Collection nationale des cartes et plans, ANC, MC 26825)

Chateaubriand évoque leurs cités comme « les palais de la Venise de la solitude », exemplaires de prévoyance calculée, de propreté, de réfections collectivement délibérées. Modèle de vie sociale et des bienfaits qu'elle peut procurer aux communautés tant humaines qu'animales, Castor va durablement conserver cette aura dont on modèrera pourtant peu à peu les caractères républicains sans en émousser la force politique1. En effet, 150 ans plus tard, on ne s'étonnera pas de le retrouver dans le texte de Pierre Kropotkine sur les vertus de l'entraide. « Quant aux castors, qui sont doués, comme chacun sait, d'un caractère tout à fait sympathique, leurs digues étonnantes et leurs villages dans lesquels des générations vivent et meurent sans connaître d'autres ennemis que la loutre et l'homme, montrent admirablement ce que l'entraide peut accomplir pour la sécurité de l'espèce, le développement d'habitudes sociales et l'évolution de l'intelligence ; aussi les castors sont-ils familiers à tous ceux qui s'intéressent à la vie animale.
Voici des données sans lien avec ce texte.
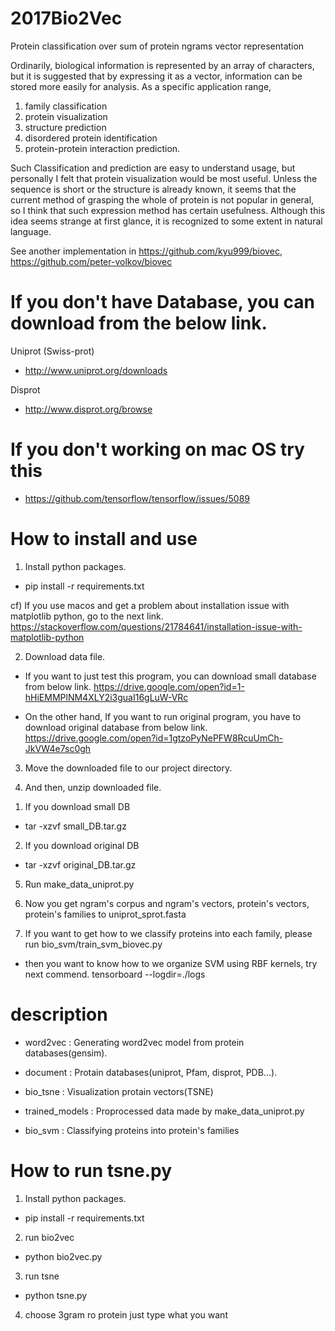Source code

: # 2017Bio2Vec
Protein classification over sum of protein ngrams vector representation

Ordinarily, biological information is represented by an array of characters, but it is suggested that by expressing it as a vector, information can be stored more easily for analysis. As a specific application range,

1. family classification
2. protein visualization
3. structure prediction
4. disordered protein identification
5. protein-protein interaction prediction.

Such Classification and prediction are easy to understand usage, but personally I felt that protein visualization would be most useful. Unless the sequence is short or the structure is already known, it seems that the current method of grasping the whole of protein is not popular in general, so I think that such expression method has certain usefulness. Although this idea seems strange at first glance, it is recognized to some extent in natural language.

See another implementation in https://github.com/kyu999/biovec, https://github.com/peter-volkov/biovec

If you don't have Database, you can download from the below link.
=================================================================

Uniprot (Swiss-prot)
 - http://www.uniprot.org/downloads

Disprot
 - http://www.disprot.org/browse

If you don't working on mac OS try this
=================================================================
 - https://github.com/tensorflow/tensorflow/issues/5089


How to install and use
=================================================================
1. Install python packages.
  - pip install -r requirements.txt

  cf) If you use macos and get a problem about installation issue with matplotlib python, go to the next link.
     https://stackoverflow.com/questions/21784641/installation-issue-with-matplotlib-python

2. Download data file.
  - If you want to just test this program, you can download small database from below link.
      https://drive.google.com/open?id=1-hHiEMMPlNM4XLY2i3guaI16gLuW-VRc

  - On the other hand, If you want to run original program, you have to download original database from below link.
       https://drive.google.com/open?id=1gtzoPyNePFW8RcuUmCh-JkVW4e7sc0gh

3. Move the downloaded file to our project directory.

4. And then, unzip downloaded file.
  1) If you download small DB
  - tar -xzvf small_DB.tar.gz

  2) If you download original DB
  - tar -xzvf original_DB.tar.gz

5. Run make_data_uniprot.py

6. Now you get ngram's corpus and ngram's vectors, protein's vectors, protein's families to uniprot_sprot.fasta

7. If you want to get how to we classify proteins into each family, please run bio_svm/train_svm_biovec.py
  - then you want to know how to we organize SVM using RBF kernels, try next commend.
		tensorboard --logdir=./logs


description 
=================================================================
  - word2vec : Generating word2vec model from protein databases(gensim).

  - document : Protain databases(uniprot, Pfam, disprot, PDB...).

  - bio_tsne : Visualization protain vectors(TSNE)

  - trained_models : Proprocessed data made by make_data_uniprot.py

  - bio_svm : Classifying proteins into protein's families


How to run tsne.py
=================================================================

1. Install python packages.
  - pip install -r requirements.txt

2. run bio2vec
  - python bio2vec.py

3. run tsne
  - python tsne.py

4. choose 3gram ro protein
   just type what you want
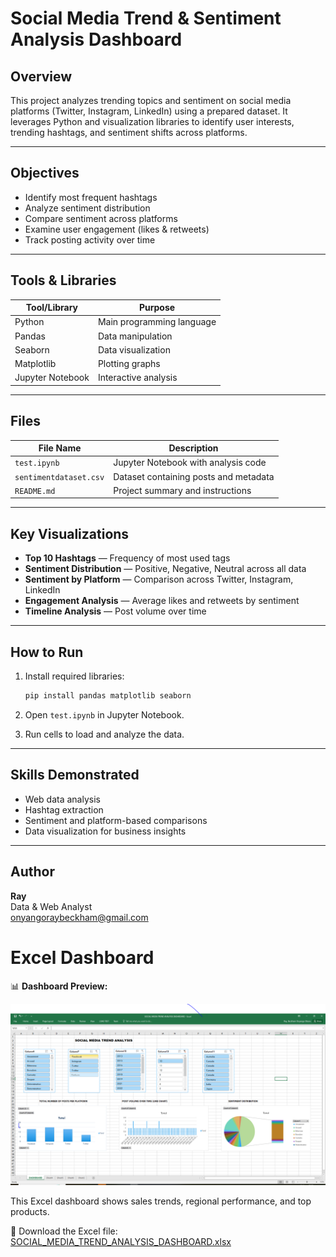 #  Social Media Trend & Sentiment Analysis Dashboard

##  Overview
This project analyzes trending topics and sentiment on social media platforms (Twitter, Instagram, LinkedIn) using a prepared dataset. It leverages Python and visualization libraries to identify user interests, trending hashtags, and sentiment shifts across platforms.

---

##  Objectives
- Identify most frequent hashtags
- Analyze sentiment distribution
- Compare sentiment across platforms
- Examine user engagement (likes & retweets)
- Track posting activity over time

---

##  Tools & Libraries

| Tool/Library  | Purpose                         |
|---------------|----------------------------------|
| Python        | Main programming language        |
| Pandas        | Data manipulation                |
| Seaborn       | Data visualization               |
| Matplotlib    | Plotting graphs                  |
| Jupyter Notebook | Interactive analysis          |

---

##  Files

| File Name                  | Description                                  |
|----------------------------|----------------------------------------------|
| `test.ipynb`               | Jupyter Notebook with analysis code          |
| `sentimentdataset.csv`     | Dataset containing posts and metadata        |
| `README.md`                | Project summary and instructions             |

---

##  Key Visualizations

- **Top 10 Hashtags** — Frequency of most used tags
- **Sentiment Distribution** — Positive, Negative, Neutral across all data
- **Sentiment by Platform** — Comparison across Twitter, Instagram, LinkedIn
- **Engagement Analysis** — Average likes and retweets by sentiment
- **Timeline Analysis** — Post volume over time

---

##  How to Run

1. Install required libraries:
   ```bash
   pip install pandas matplotlib seaborn
   ```

2. Open `test.ipynb` in Jupyter Notebook.

3. Run cells to load and analyze the data.

---

##  Skills Demonstrated
- Web data analysis
- Hashtag extraction
- Sentiment and platform-based comparisons
- Data visualization for business insights

---

##  Author

**Ray**  
Data & Web Analyst  
onyangoraybeckham@gmail.com

# Excel Dashboard

📊 **Dashboard Preview:**

![Dashboard Preview](DASHBOARD.PNG)

This Excel dashboard shows sales trends, regional performance, and top products.

🔗 Download the Excel file: [SOCIAL_MEDIA_TREND_ANALYSIS_DASHBOARD.xlsx](SOCIAL_MEDIA_TREND_ANALYSIS_DASHBOARD.xlsx)

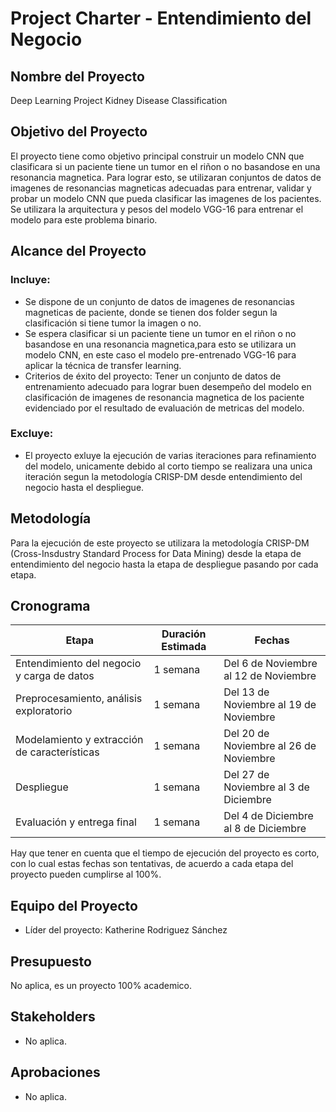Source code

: # Project Charter - Entendimiento del Negocio

## Nombre del Proyecto

Deep Learning Project Kidney Disease Classification

## Objetivo del Proyecto

El proyecto tiene como objetivo principal construir un modelo CNN que clasificara si un paciente tiene un tumor en el riñon o no basandose en una resonancia magnetica. Para lograr esto, se utilizaran conjuntos de datos de imagenes de resonancias magneticas adecuadas para entrenar, validar y probar un modelo CNN que pueda clasificar las imagenes de los pacientes. Se utilizara la arquitectura y pesos del modelo VGG-16 para entrenar el modelo para este problema binario.

## Alcance del Proyecto

### Incluye:

- Se dispone de un conjunto de datos de imagenes de resonancias magneticas de paciente, donde se tienen dos folder segun la clasificación si tiene tumor la imagen o no.
- Se espera clasificar si un paciente tiene un tumor en el riñon o no basandose en una resonancia magnetica,para esto se utilizara un modelo CNN, en este caso el modelo pre-entrenado  VGG-16 para aplicar la técnica de transfer learning.
- Criterios de éxito del proyecto:
Tener un conjunto de datos de entrenamiento adecuado para lograr buen desempeño del modelo en clasificación de imagenes de resonancia magnetica de los paciente evidenciado por el resultado de evaluación de metricas del modelo.

### Excluye:

- El proyecto exluye la ejecución de varias iteraciones para refinamiento del modelo, unicamente debido al corto tiempo se realizara una unica iteración segun la metodología CRISP-DM desde entendimiento del negocio hasta el despliegue.

## Metodología

Para la ejecución de este proyecto se utilizara la metodología CRISP-DM (Cross-Insdustry Standard Process for Data Mining) desde la etapa de entendimiento del negocio hasta la etapa de despliegue pasando por cada etapa.

## Cronograma

| Etapa | Duración Estimada | Fechas |
|------|---------|-------|
| Entendimiento del negocio y carga de datos | 1 semana | Del 6 de Noviembre al 12 de Noviembre |
| Preprocesamiento, análisis exploratorio | 1 semana | Del 13 de Noviembre al 19 de Noviembre |
| Modelamiento y extracción de características | 1 semana | Del 20 de Noviembre al 26 de Noviembre |
| Despliegue | 1 semana | Del 27 de Noviembre al 3 de Diciembre |
| Evaluación y entrega final | 1 semana | Del 4 de Diciembre al 8 de Diciembre |

Hay que tener en cuenta que el tiempo de ejecución del proyecto es corto, con lo cual estas fechas son tentativas, de acuerdo a cada etapa del proyecto pueden cumplirse al 100%.

## Equipo del Proyecto

- Líder del proyecto: Katherine Rodriguez Sánchez

## Presupuesto

No aplica, es un proyecto 100% academico.

## Stakeholders

- No aplica.

## Aprobaciones

- No aplica.
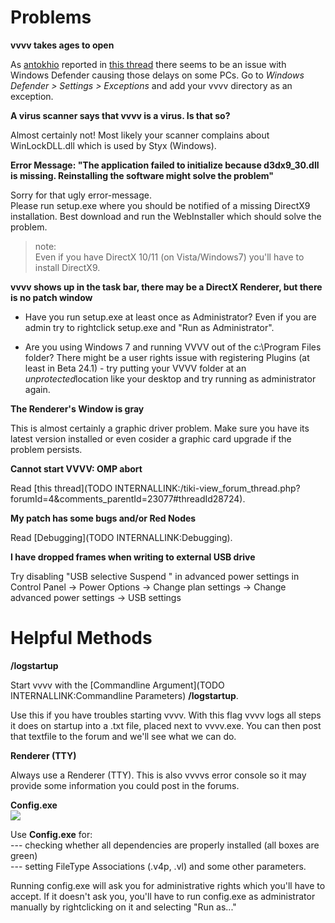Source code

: # Problems




**vvvv takes ages to open**  

As <span class="user"><a href="https://vvvv.org/users/antokhio" class="extURL" target="_blank">antokhio</a></span> reported in <a href="https://discourse.vvvv.org/t/dx11-pack-stops-beta5-from-starting-up/14718/10" class="extURL" target="_blank">this thread</a> there seems to be an issue with Windows Defender causing those delays on some PCs. Go to *Windows Defender > Settings > Exceptions* and add your vvvv directory as an exception.   




**A virus scanner says that vvvv is a virus. Is that so?**  


Almost certainly not! Most likely your scanner complains about WinLockDLL.dll which is used by <span class="node">Styx (Windows)</span>.   




**Error Message: "The application failed to initialize because d3dx9_30.dll is missing. Reinstalling the software might solve the problem"**  


Sorry for that ugly error-message.   
Please run setup.exe where you should be notified of a missing DirectX9 installation. Best download and run the WebInstaller which should solve the problem.   
>note:  
Even if you have DirectX 10/11 (on Vista/Windows7) you'll have to install DirectX9.  




**vvvv shows up in the task bar, there may be a DirectX Renderer, but there is no patch window**  


* Have you run setup.exe at least once as Administrator? Even if you are admin try to rightclick setup.exe and "Run as Administrator".  

* Are you using Windows 7 and running VVVV out of the c:\Program Files folder? There might be a user rights issue with registering Plugins (at least in Beta 24.1) - try putting your VVVV folder at an *unprotected*location like your desktop and try running as administrator again.  




**The Renderer's Window is gray**  


This is almost certainly a graphic driver problem. Make sure you have its latest version installed or even cosider a graphic card upgrade if the problem persists.  




**Cannot start VVVV: OMP abort**  


Read [this thread](TODO INTERNALLINK:/tiki-view_forum_thread.php?forumId=4&comments_parentId=23077#threadId28724).  




**My patch has some bugs and/or Red Nodes**  


Read [Debugging](TODO INTERNALLINK:Debugging).  




**I have dropped frames when writing to external USB drive**  


Try disabling "USB selective Suspend " in advanced power settings in Control Panel -> Power Options -> Change plan settings -> Change advanced power settings -> USB settings  


# Helpful Methods



**/logstartup**  


Start vvvv with the [Commandline Argument](TODO INTERNALLINK:Commandline Parameters) **/logstartup**.  

Use this if you have troubles starting vvvv. With this flag vvvv logs all steps it does on startup into a .txt file, placed next to vvvv.exe. You can then post that textfile to the forum and we'll see what we can do.  




**Renderer (TTY)**  


Always use a <span class="node">Renderer (TTY)</span>. This is also vvvvs error console so it may provide some information you could post in the forums.  




**Config.exe**  
![](~/img/vvvv_Config.png "")   



Use **Config.exe** for:  
--- checking whether all dependencies are properly installed (all boxes are green)  
--- setting FileType Associations (.v4p, .vl) and some other parameters.  

Running config.exe will ask you for administrative rights which you'll have to accept. If it doesn't ask you, you'll have to run config.exe as administrator manually by rightclicking on it and selecting "Run as..."  


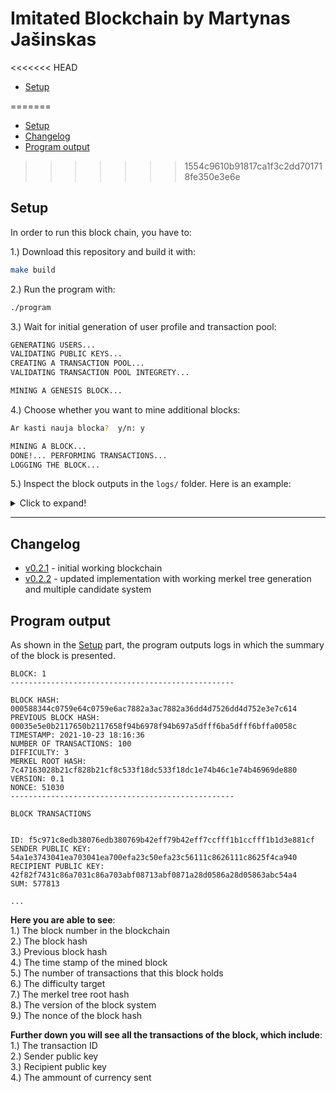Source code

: # Imitated Blockchain by Martynas Jašinskas

<<<<<<< HEAD
- [Setup](#setup)

=======
- [Setup](setup)
- [Changelog](changelog)
- [Program output](program-output)
>>>>>>> 1554c9610b91817ca1f3c2dd701718fe350e3e6e

## Setup

In order to run this block chain, you have to:  

1.) Download this repository and build it with:
```bash
make build
```
2.) Run the program with:
```Bash
./program
```
3.) Wait for initial generation of user profile and transaction pool:
```Bash
GENERATING USERS...
VALIDATING PUBLIC KEYS...
CREATING A TRANSACTION POOL...
VALIDATING TRANSACTION POOL INTEGRETY...

MINING A GENESIS BLOCK...
```
4.) Choose whether you want to mine additional blocks:
```Bash
Ar kasti nauja blocka?  y/n: y

MINING A BLOCK...
DONE!... PERFORMING TRANSACTIONS...
LOGGING THE BLOCK...
```
5.) Inspect the block outputs in the ```logs/``` folder. Here is an example:
<details>
  <summary>Click to expand!</summary>
  
  ```
    BLOCK: 0
  --------------------------------------------------

  BLOCK HASH: 00035e5e0b2117650b2117658f94b6978f94b697a5dfff6ba5dfff6bffa0058c
  PREVIOUS BLOCK HASH: sveiki, kaip sekasi?
  TIMESTAMP: 2021-10-23 18:15:37
  NUMBER OF TRANSACTIONS: 100
  DIFFICULTY: 3
  MERKEL ROOT HASH: 4998741cd30038b5d30038b531195fec31195fec8cf449b18cf449b18cdfa6f3
  VERSION: 0.1
  NONCE: 6668
  --------------------------------------------------

  BLOCK TRANSACTIONS


  ID: 3173cebe49954ddf49954ddfb99892c7b99892c710952c4210952c428d67713a
  SENDER PUBLIC KEY: 92f3277493089130930891307ee29bd37ee29bd30072bf740072bf74f8ef5356
  RECIPIENT PUBLIC KEY: 4b586ec43564cafc3564cafcfe3c1cfdfe3c1cfdd2b785b6d2b785b6ee99a898
  SUM: 717680

  ID: 92f9cf67b5fe0a69b5fe0a693a8105fc3a8105fca158165ca158165c1b1a4b75
  SENDER PUBLIC KEY: 7d046f74adc9d670adc9d670b39ae571b39ae571fbd72cd6fbd72cd6edafc1f4
  RECIPIENT PUBLIC KEY: 6d0c6f741dc466701dc46670249f2be5249f2be503387a4203387a42b5459760
  SUM: 110478
  
  ...
  ```
</details>

___
## Changelog

* [v0.2.1]() - initial working blockchain
* [v0.2.2]() - updated implementation with working merkel tree generation and multiple candidate system


## Program output
As shown in the [Setup](setup) part, the program outputs logs in which the summary of the block is presented.
```
BLOCK: 1
--------------------------------------------------

BLOCK HASH: 000588344c0759e64c0759e6ac7882a3ac7882a36dd4d7526dd4d752e3e7c614
PREVIOUS BLOCK HASH: 00035e5e0b2117650b2117658f94b6978f94b697a5dfff6ba5dfff6bffa0058c
TIMESTAMP: 2021-10-23 18:16:36
NUMBER OF TRANSACTIONS: 100
DIFFICULTY: 3
MERKEL ROOT HASH: 7c47163028b21cf828b21cf8c533f18dc533f18dc1e74b46c1e74b46969de880
VERSION: 0.1
NONCE: 51030
--------------------------------------------------

BLOCK TRANSACTIONS


ID: f5c971c8edb38076edb380769b42eff79b42eff7ccfff1b1ccfff1b1d3e881cf
SENDER PUBLIC KEY: 54a1e3743041ea703041ea700efa23c50efa23c56111c8626111c8625f4ca940
RECIPIENT PUBLIC KEY: 42f82f7431c86a7031c86a703abf08713abf0871a28d0586a28d05863abc54a4
SUM: 577813

...
```

**Here you are able to see**:  
1.) The block number in the blockchain  
2.) The block hash  
3.) Previous block hash  
4.) The time stamp of the mined block  
5.) The number of transactions that this block holds  
6.) The difficulty target  
7.) The merkel tree root hash  
8.) The version of the block system  
9.) The nonce of the block hash  

**Further down you will see all the transactions of the block, which include**:  
1.) The transaction ID  
2.) Sender public key  
3.) Recipient public key  
4.) The ammount of currency sent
Je veux seulement faire remarquer que chez les castors, les rats musqués et chez quelques autres rongeurs nous trouvons déjà ce qui sera aussi le trait distinctif des communautés humaines : le travail en commun » (Kropotkine, 2001 [1906] :85).



1 Selon le narrateur, la cosmologie dominante et l'époque, les castors feront preuve de différentes idées de police et de gouvernement : ils auront un chef, un intendant, des sentinelles, seront esclavagistes ou vivront en république, ou formeront simplement un peuple ou une tribu.